More than half of the individuals who were offered online access to their medical records in 2014 viewed their record at least once, DeSalvo said. In addition, last year almost half of individuals nationwide either sent or received a text message or an email from their provider, used a smartphone health app or looked at their test results online.

Portal disparities

While portal adoption does appear to be increasing, Abdel-Kader says greater attention is needed to understand why vulnerable populations in particular do not access portals at the same levels as other sociodemographic groups, says Abdel-Kader, a nephrologist.

He points out that one of the goals of the HITECH Act was to "bridge and mitigate" some of the disparities among underserved populations through the use of health IT. Nonetheless, according to the results of Abdel-Kader's study of more than 2,800 patients with chronic kidney disease, African-Americans, older patients, those with lower neighborhood median household incomes and patients covered by Medicare or Medicaid are all less likely to use patient portals.

At the same time, one of the findings of the study was that portal use was associated with blood pressure control in patients with a diagnosis of hypertension-an important step in managing chronic kidney disease. In addition, patient portal use promoted several important actions: 87 percent of users reviewed their laboratory results, 85 percent reviewed their medical information, 85 percent reviewed or altered their appointments, 77 percent reviewed their medications, 65 percent requested medication refills, and 31 percent requested medical advice from their renal provider.

**TASKS TO PERFORM:**
**A.** Answer these questions from the text on patient portals:
(i) What share of individuals offered online access to their medical records in 2014 viewed their record at least once, according to DeSalvo?
(ii) How many patients with chronic kidney disease were in Abdel-Kader's study?
(iii) What percentage of portal users requested medication refills?
**B.** Write out everything in the patient portal text from "He points out" down to "use patient portals.", swapping "underserved" for "marginalized".

**DATA:**

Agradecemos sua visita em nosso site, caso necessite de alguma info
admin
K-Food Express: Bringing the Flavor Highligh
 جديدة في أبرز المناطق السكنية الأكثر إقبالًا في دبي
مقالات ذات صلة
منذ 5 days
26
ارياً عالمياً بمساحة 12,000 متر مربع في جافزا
---
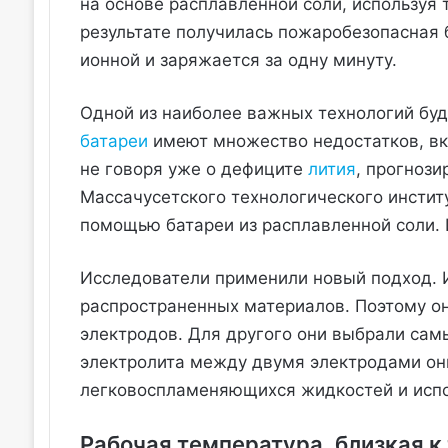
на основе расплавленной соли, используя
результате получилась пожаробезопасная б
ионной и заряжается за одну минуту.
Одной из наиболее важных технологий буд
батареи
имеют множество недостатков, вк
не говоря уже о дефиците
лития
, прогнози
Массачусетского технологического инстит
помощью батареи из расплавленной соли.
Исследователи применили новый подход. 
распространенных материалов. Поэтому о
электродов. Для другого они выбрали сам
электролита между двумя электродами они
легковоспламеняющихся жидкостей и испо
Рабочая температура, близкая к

**RESPONSES:**
**A.**
(i) More than half.
(ii) More than 2,800.
(iii) 65 percent.

**B.**
He points out that one of the goals of the HITECH Act was to "bridge and mitigate" some of the disparities among marginalized populations through the use of health IT. Nonetheless, according to the results of Abdel-Kader's study of more than 2,800 patients with chronic kidney disease, African-Americans, older patients, those with lower neighborhood median household incomes and patients covered by Medicare or Medicaid are all less likely to use patient portals.